What is being asked:
Exclude the pictures, then copy word for word the lines running from the beginning of the records through the line with "left shoulder: (285, 246)".

● ● ● ● ● ● ●

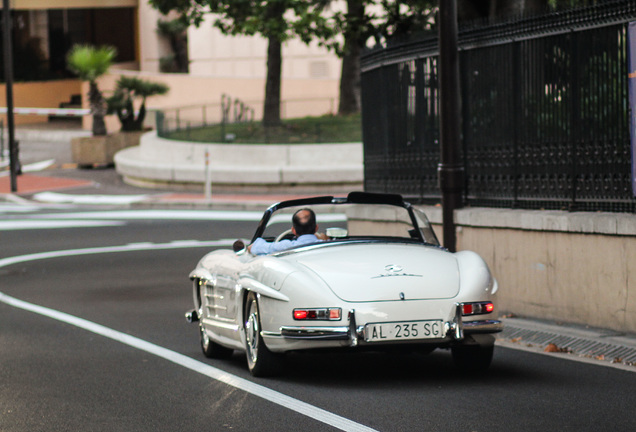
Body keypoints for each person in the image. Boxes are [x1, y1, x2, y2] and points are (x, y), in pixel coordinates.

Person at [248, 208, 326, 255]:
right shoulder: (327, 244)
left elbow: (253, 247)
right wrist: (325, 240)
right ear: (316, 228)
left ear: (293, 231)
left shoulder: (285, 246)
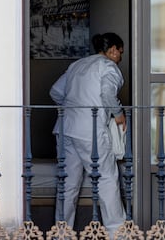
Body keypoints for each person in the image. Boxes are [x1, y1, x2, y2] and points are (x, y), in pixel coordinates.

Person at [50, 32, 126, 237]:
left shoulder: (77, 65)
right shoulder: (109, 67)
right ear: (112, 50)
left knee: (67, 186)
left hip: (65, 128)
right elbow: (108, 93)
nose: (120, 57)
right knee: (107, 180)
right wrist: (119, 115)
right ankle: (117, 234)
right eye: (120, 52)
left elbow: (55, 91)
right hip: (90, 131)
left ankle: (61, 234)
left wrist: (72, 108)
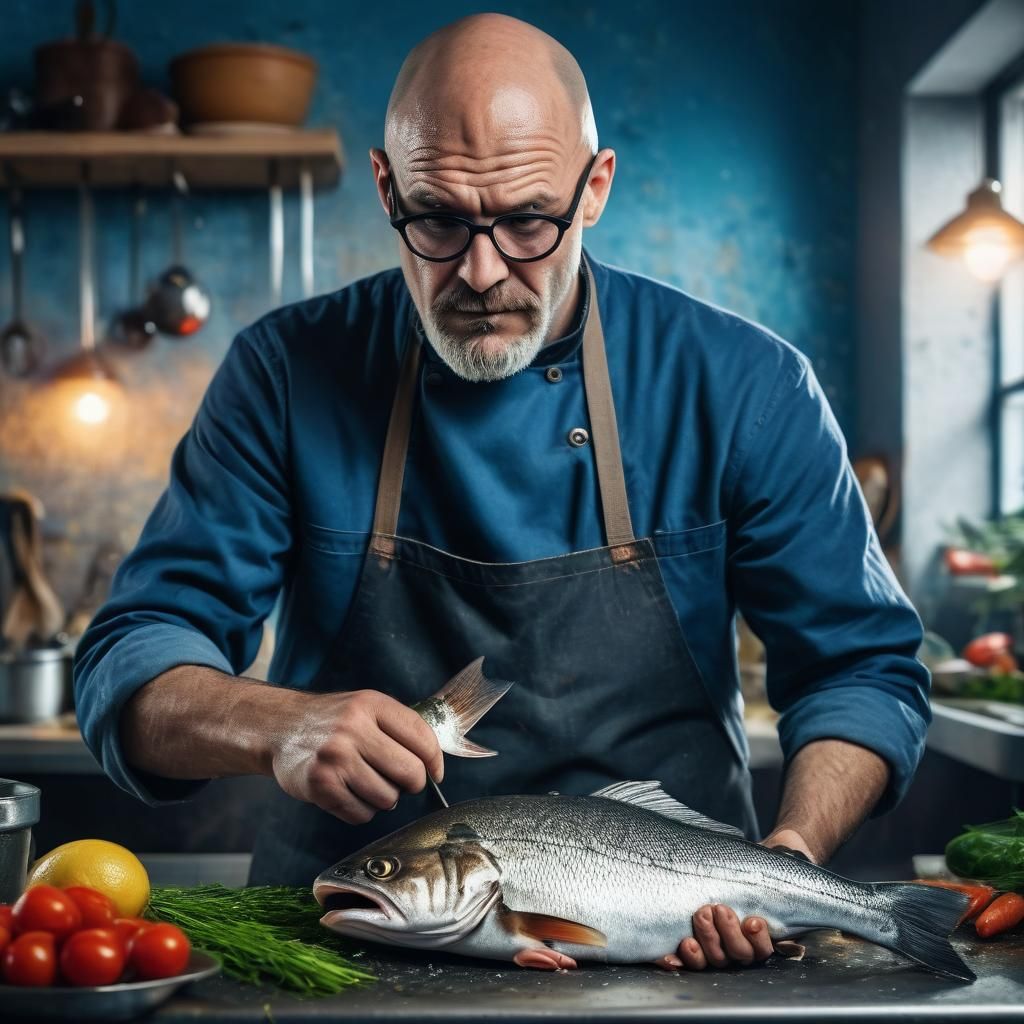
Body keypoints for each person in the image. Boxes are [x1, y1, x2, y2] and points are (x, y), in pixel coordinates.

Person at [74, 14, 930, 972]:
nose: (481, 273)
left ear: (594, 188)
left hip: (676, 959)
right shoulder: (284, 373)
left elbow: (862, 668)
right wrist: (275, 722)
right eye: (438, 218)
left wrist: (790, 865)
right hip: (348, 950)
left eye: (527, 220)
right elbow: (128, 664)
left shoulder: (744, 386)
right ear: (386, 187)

● ● ● ● ● ● ●

Solution below:
Body keypoints for each person in the image. Boxes are [x1, y1, x2, y2] and points are (x, y), in pixel coordinates.

Person at [248, 208, 326, 255]:
right shoulder: (327, 244)
left elbow: (253, 247)
right wrist: (325, 240)
right ear: (316, 228)
left ear: (293, 231)
left shoulder: (285, 246)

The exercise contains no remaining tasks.